(Stored data entries)
• • • • •

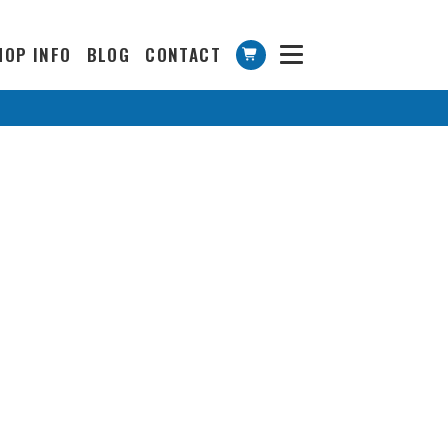
HOP INFO
BLOG
CONTACT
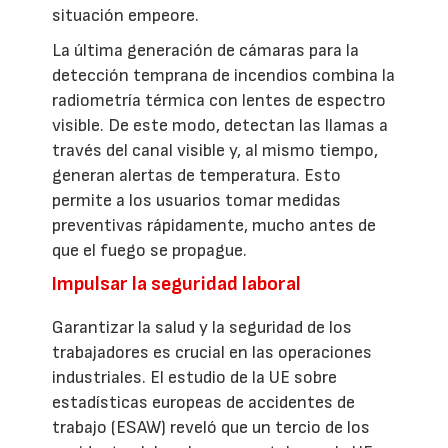
situación empeore.
La última generación de cámaras para la
detección temprana de incendios combina la
radiometría térmica con lentes de espectro
visible. De este modo, detectan las llamas a
través del canal visible y, al mismo tiempo,
generan alertas de temperatura. Esto
permite a los usuarios tomar medidas
preventivas rápidamente, mucho antes de
que el fuego se propague.
Impulsar la seguridad laboral
Garantizar la salud y la seguridad de los
trabajadores es crucial en las operaciones
industriales. El estudio de la UE sobre
estadísticas europeas de accidentes de
trabajo (ESAW) reveló que un tercio de los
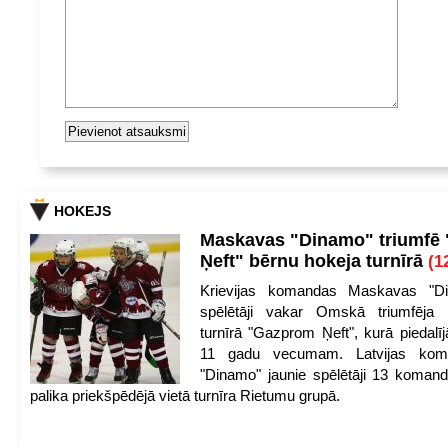
HOKEJS
Maskavas "Dinamo" triumfē
Ņeft" bērnu hokeja turnīrā
(1
Krievijas komandas Maskavas "Di
spēlētāji vakar Omskā triumfēja 
turnīrā "Gazprom Ņeft", kurā piedalīj
11 gadu vecumam. Latvijas kom
"Dinamo" jaunie spēlētāji 13 koman
palika priekšpēdējā vietā turnīra Rietumu grupā.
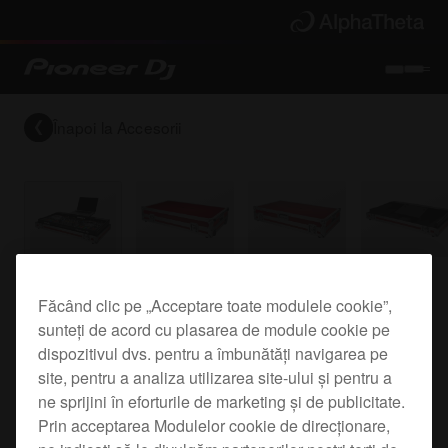
Înapoi la
Accesorii
Flight case for the DDJ-SZ and DDJ-SZ2
Făcând clic pe „Acceptare toate modulele cookie”,
sunteți de acord cu plasarea de module cookie pe
dispozitivul dvs. pentru a îmbunătăți navigarea pe
PRO-DDJSZFLT
site, pentru a analiza utilizarea site-ului și pentru a
ne sprijini în eforturile de marketing și de publicitate.
Prin acceptarea Modulelor cookie de direcționare,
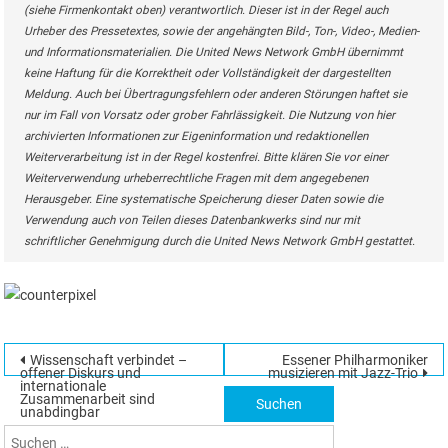
(siehe Firmenkontakt oben) verantwortlich. Dieser ist in der Regel auch
Urheber des Pressetextes, sowie der angehängten Bild-, Ton-, Video-, Medien-
und Informationsmaterialien. Die United News Network GmbH übernimmt
keine Haftung für die Korrektheit oder Vollständigkeit der dargestellten
Meldung. Auch bei Übertragungsfehlern oder anderen Störungen haftet sie
nur im Fall von Vorsatz oder grober Fahrlässigkeit. Die Nutzung von hier
archivierten Informationen zur Eigeninformation und redaktionellen
Weiterverarbeitung ist in der Regel kostenfrei. Bitte klären Sie vor einer
Weiterverwendung urheberrechtliche Fragen mit dem angegebenen
Herausgeber. Eine systematische Speicherung dieser Daten sowie die
Verwendung auch von Teilen dieses Datenbankwerks sind nur mit
schriftlicher Genehmigung durch die United News Network GmbH gestattet.
Beitragsnavigation
Wissenschaft verbindet –
Essener Philharmoniker
Suchen
offener Diskurs und
musizieren mit Jazz-Trio
internationale
nach:
Zusammenarbeit sind
unabdingbar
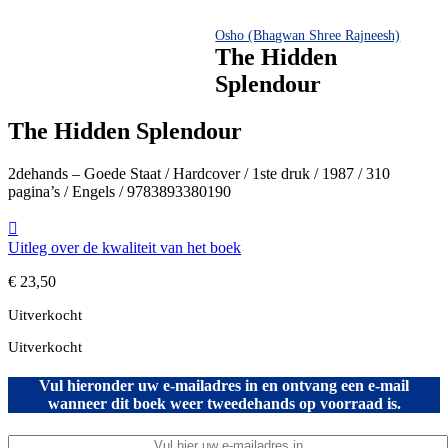
Osho (Bhagwan Shree Rajneesh)
The Hidden
Splendour
The Hidden Splendour
2dehands – Goede Staat / Hardcover / 1ste druk / 1987 / 310
pagina’s / Engels / 9783893380190
Uitleg over de kwaliteit van het boek
€
23,50
Uitverkocht
Uitverkocht
Vul hieronder uw e-mailadres in en ontvang een e-mail
wanneer dit boek weer tweedehands op voorraad is.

• • • • •

• [WHAT TO WORK ON]: Format all the text lines in the listing above as a numbered list, skipping any blank lines and omitting the picture markers.

• [RESULT BELOW]:
1. HOP INFO
2. BLOG
3. CONTACT
4. situación empeore.
5. La última generación de cámaras para la
6. detección temprana de incendios combina la
7. radiometría térmica con lentes de espectro
8. visible. De este modo, detectan las llamas a
9. través del canal visible y, al mismo tiempo,
10. generan alertas de temperatura. Esto
11. permite a los usuarios tomar medidas
12. preventivas rápidamente, mucho antes de
13. que el fuego se propague.
14. Impulsar la seguridad laboral
15. Garantizar la salud y la seguridad de los
16. trabajadores es crucial en las operaciones
17. industriales. El estudio de la UE sobre
18. estadísticas europeas de accidentes de
19. trabajo (ESAW) reveló que un tercio de los
20. HOKEJS
21. Maskavas "Dinamo" triumfē
22. Ņeft" bērnu hokeja turnīrā
23. (1
24. Krievijas komandas Maskavas "Di
25. spēlētāji vakar Omskā triumfēja 
26. turnīrā "Gazprom Ņeft", kurā piedalīj
27. 11 gadu vecumam. Latvijas kom
28. "Dinamo" jaunie spēlētāji 13 koman
29. palika priekšpēdējā vietā turnīra Rietumu grupā.
30. Înapoi la
31. Accesorii
32. Flight case for the DDJ-SZ and DDJ-SZ2
33. Făcând clic pe „Acceptare toate modulele cookie”,
34. sunteți de acord cu plasarea de module cookie pe
35. dispozitivul dvs. pentru a îmbunătăți navigarea pe
36. PRO-DDJSZFLT
37. site, pentru a analiza utilizarea site-ului și pentru a
38. ne sprijini în eforturile de marketing și de publicitate.
39. Prin acceptarea Modulelor cookie de direcționare,
40. (siehe Firmenkontakt oben) verantwortlich. Dieser ist in der Regel auch
41. Urheber des Pressetextes, sowie der angehängten Bild-, Ton-, Video-, Medien-
42. und Informationsmaterialien. Die United News Network GmbH übernimmt
43. keine Haftung für die Korrektheit oder Vollständigkeit der dargestellten
44. Meldung. Auch bei Übertragungsfehlern oder anderen Störungen haftet sie
45. nur im Fall von Vorsatz oder grober Fahrlässigkeit. Die Nutzung von hier
46. archivierten Informationen zur Eigeninformation und redaktionellen
47. Weiterverarbeitung ist in der Regel kostenfrei. Bitte klären Sie vor einer
48. Weiterverwendung urheberrechtliche Fragen mit dem angegebenen
49. Herausgeber. Eine systematische Speicherung dieser Daten sowie die
50. Verwendung auch von Teilen dieses Datenbankwerks sind nur mit
51. schriftlicher Genehmigung durch die United News Network GmbH gestattet.
52. Beitragsnavigation
53. Wissenschaft verbindet –
54. Essener Philharmoniker
55. Suchen
56. offener Diskurs und
57. musizieren mit Jazz-Trio
58. internationale
59. nach:
60. Zusammenarbeit sind
61. unabdingbar
62. Osho (Bhagwan Shree Rajneesh)
63. The Hidden
64. Splendour
65. The Hidden Splendour
66. 2dehands – Goede Staat / Hardcover / 1ste druk / 1987 / 310
67. pagina’s / Engels / 9783893380190
68. Uitleg over de kwaliteit van het boek
69. €
70. 23,50
71. Uitverkocht
72. Uitverkocht
73. Vul hieronder uw e-mailadres in en ontvang een e-mail
74. wanneer dit boek weer tweedehands op voorraad is.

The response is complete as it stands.